The listing below should be written out exactly; please include all of it.

= = =

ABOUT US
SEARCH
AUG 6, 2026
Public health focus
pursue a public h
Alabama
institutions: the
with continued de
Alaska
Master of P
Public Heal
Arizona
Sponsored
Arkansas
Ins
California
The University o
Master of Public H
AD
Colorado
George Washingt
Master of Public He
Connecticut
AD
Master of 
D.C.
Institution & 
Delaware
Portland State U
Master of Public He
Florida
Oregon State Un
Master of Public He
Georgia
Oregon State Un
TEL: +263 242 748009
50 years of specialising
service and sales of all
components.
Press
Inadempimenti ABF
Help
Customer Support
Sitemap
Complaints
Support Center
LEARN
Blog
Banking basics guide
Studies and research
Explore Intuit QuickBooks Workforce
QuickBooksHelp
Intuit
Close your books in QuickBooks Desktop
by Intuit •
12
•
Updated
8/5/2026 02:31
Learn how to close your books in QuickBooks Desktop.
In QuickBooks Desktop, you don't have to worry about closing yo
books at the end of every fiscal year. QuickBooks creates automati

= = =

§ **Result**
ABOUT US
SEARCH
AUG 6, 2026
Public health focus
pursue a public h
Alabama
institutions: the
with continued de
Alaska
Master of P
Public Heal
Arizona
Sponsored
Arkansas
Ins
California
The University o
Master of Public H
AD
Colorado
George Washingt
Master of Public He
Connecticut
AD
Master of 
D.C.
Institution & 
Delaware
Portland State U
Master of Public He
Florida
Oregon State Un
Master of Public He
Georgia
Oregon State Un
TEL: +263 242 748009
50 years of specialising
service and sales of all
components.
Press
Inadempimenti ABF
Help
Customer Support
Sitemap
Complaints
Support Center
LEARN
Blog
Banking basics guide
Studies and research
Explore Intuit QuickBooks Workforce
QuickBooksHelp
Intuit
Close your books in QuickBooks Desktop
by Intuit •
12
•
Updated
8/5/2026 02:31
Learn how to close your books in QuickBooks Desktop.
In QuickBooks Desktop, you don't have to worry about closing yo
books at the end of every fiscal year. QuickBooks creates automati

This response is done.